By the way, you can learn more about this topic by reading our HSA Fact Sheet on Special Family Situations. This informational piece is one of more than a dozen HSA Fact Sheets that address very specific compliance topics in an easy-to-absorb question-and-answer format.
“My client needs to bridge the gap from early retirement to Medicare coverage. Can she use my HSA balances to pay premiums for this coverage?” (I think this should be My spouse, not My client.)
Generally, no. HSA owners can make tax-free distributions for qualified premiums. For pre-65 owners, the list of qualified premiums is limited to:
- COBRA premiums
- Non-group coverage when you’re collecting public unemployment benefits
Otherwise, withdrawals for premiums before an HSA owner turns age 65 are included in her taxable income and a 20% additional tax as a penalty unless she is disabled.
Given these limitations, it’s important for individuals to plan early retirement carefully. The thought of unshackling themselves from the daily responsibilities of work may create a compelling vision, but it must be balanced with financial reality. If you retire at age 63½ or later, you probably can continue your group plan by exercising your COBRA continuation rights.
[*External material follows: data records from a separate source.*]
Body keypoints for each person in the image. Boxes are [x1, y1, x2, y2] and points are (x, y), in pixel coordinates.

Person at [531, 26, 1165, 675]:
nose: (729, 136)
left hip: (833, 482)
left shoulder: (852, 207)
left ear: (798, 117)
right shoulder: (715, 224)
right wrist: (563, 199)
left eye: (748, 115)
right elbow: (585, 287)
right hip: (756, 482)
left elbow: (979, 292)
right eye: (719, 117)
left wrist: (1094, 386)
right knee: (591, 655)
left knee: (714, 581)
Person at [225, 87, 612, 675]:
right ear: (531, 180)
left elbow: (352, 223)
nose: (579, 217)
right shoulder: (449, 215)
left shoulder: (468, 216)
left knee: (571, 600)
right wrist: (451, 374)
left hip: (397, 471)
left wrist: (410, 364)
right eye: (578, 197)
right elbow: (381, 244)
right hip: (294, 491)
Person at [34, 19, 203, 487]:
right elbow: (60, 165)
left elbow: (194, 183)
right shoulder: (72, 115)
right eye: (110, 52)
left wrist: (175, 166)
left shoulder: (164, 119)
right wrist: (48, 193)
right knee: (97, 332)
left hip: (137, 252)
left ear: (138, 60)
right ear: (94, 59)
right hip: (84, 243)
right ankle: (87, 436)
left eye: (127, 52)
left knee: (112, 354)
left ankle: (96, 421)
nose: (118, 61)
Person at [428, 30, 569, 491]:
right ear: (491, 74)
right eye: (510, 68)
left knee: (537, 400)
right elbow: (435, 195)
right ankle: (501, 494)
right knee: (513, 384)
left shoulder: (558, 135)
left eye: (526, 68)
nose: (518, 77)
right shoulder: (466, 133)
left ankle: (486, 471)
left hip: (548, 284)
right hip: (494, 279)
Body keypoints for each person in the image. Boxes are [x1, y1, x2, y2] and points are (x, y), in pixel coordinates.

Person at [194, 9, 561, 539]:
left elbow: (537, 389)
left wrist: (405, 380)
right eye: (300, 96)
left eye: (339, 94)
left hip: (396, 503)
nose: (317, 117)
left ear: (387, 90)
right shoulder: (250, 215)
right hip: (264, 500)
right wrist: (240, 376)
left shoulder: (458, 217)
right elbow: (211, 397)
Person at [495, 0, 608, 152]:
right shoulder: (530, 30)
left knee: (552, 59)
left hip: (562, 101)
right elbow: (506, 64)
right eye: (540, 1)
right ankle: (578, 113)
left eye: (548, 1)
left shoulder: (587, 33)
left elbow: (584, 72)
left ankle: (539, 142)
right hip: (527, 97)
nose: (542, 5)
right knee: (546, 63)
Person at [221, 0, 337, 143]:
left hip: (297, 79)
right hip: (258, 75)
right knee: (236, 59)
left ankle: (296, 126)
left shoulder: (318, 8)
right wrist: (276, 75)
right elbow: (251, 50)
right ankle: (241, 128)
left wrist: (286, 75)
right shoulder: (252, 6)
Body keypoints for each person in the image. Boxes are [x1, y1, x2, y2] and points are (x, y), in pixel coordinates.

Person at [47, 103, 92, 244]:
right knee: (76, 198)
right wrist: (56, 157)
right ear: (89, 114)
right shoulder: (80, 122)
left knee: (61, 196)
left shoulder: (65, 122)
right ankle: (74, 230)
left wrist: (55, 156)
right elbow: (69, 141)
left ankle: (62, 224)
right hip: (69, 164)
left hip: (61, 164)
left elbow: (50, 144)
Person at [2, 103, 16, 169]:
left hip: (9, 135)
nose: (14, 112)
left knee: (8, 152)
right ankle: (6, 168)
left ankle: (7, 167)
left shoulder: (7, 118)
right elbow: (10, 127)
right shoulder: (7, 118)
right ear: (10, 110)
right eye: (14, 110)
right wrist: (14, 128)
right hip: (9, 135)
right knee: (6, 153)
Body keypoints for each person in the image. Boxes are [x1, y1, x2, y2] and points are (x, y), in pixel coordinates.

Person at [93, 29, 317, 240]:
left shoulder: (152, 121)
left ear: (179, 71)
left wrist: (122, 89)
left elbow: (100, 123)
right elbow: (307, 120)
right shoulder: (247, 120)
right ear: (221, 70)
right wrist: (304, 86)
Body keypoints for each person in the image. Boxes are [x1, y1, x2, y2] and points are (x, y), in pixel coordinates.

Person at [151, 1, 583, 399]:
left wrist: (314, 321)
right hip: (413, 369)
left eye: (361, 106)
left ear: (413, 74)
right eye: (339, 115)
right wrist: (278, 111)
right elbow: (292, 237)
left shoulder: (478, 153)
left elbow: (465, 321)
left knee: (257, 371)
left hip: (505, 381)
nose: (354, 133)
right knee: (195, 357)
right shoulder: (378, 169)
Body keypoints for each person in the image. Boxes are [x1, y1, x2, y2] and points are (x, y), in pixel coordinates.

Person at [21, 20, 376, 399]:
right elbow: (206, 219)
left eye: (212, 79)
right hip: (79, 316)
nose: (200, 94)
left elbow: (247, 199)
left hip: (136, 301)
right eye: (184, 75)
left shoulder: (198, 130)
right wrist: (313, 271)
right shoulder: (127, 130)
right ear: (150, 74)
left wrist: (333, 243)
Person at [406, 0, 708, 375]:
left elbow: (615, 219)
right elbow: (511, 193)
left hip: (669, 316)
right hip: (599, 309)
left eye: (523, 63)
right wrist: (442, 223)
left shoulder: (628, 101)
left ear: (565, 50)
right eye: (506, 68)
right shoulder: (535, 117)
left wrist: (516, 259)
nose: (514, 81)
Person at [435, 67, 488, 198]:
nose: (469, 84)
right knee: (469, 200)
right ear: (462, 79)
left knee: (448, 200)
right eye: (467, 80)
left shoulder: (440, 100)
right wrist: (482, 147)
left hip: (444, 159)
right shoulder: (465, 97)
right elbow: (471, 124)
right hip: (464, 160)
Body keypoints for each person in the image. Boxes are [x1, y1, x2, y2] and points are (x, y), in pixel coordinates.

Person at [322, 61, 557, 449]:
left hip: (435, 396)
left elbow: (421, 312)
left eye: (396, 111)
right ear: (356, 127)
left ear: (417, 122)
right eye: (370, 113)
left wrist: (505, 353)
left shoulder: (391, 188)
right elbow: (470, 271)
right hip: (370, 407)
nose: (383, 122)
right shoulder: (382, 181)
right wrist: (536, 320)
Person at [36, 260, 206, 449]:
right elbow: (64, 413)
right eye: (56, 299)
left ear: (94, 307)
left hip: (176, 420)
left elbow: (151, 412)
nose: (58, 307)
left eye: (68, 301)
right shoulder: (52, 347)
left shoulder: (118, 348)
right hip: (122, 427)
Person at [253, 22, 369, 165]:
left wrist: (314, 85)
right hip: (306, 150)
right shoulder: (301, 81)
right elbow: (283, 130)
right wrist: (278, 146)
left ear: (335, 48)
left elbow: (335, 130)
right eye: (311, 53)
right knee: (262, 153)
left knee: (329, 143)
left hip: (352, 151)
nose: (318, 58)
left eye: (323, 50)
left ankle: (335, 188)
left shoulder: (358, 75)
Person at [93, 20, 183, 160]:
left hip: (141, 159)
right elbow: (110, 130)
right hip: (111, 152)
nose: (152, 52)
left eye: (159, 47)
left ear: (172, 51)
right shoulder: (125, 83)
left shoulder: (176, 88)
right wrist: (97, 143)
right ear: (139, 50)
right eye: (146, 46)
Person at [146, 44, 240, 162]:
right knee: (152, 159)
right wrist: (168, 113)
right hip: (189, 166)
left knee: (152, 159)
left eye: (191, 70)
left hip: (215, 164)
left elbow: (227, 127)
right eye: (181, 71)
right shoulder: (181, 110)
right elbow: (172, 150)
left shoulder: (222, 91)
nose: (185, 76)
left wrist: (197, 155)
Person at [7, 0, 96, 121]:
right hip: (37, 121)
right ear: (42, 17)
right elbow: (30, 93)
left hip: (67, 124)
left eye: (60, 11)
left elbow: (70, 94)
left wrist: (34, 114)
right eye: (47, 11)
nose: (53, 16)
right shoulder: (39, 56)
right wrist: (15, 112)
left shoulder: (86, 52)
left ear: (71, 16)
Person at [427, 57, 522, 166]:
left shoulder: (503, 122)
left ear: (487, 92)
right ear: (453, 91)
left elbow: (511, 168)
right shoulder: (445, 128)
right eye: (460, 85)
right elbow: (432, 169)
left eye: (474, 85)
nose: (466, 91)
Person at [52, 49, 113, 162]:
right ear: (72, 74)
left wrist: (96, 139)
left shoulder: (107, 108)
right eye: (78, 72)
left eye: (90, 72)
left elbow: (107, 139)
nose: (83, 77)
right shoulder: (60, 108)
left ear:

In most cases, you can continue coverage for 18 months, which brings you to your Medicare Initial Enrollment Period (a seven-month period, beginning three months before the month of your 65th birthday, during which you can enroll in Medicare without penalty). And you probably want to do so. Group rates are typically blended so that all similarly situated employees (for example, family coverage) pay the same premium. Thus, young employees subsidize older employees’ premiums. In the nongroup market, your premium is higher because it’s based on your age.
It’s important to enroll in Medicare during the Initial Enrollment Period to avoid penalties. Although COBRA allows you to continue the group plan, COBRA isn’t considered group coverage. You may be subject to penalties if you defer Medicare enrollment when you’re first eligible. Also, you may have to wait until the next General Enrollment Period (the open-enrollment period prior to the July 1 anniversary date).
Be sure that you understand your coverage options and their financial implications as you plan for an early retirement.
What We’re Reading
It’s good to see that financial planners are realizing the value of HSAs as long-term accounts to build medical equity. In this article, a New Hampshire-based Certified Financial Planner provides excellent advice on HSAs and Medicare.
John Goodman, whose thoughts appear frequently in this column, explains how President Trump is radically reforming the Affordable Care Act by creating an environment in which companies can offer additional coverage options for Americans.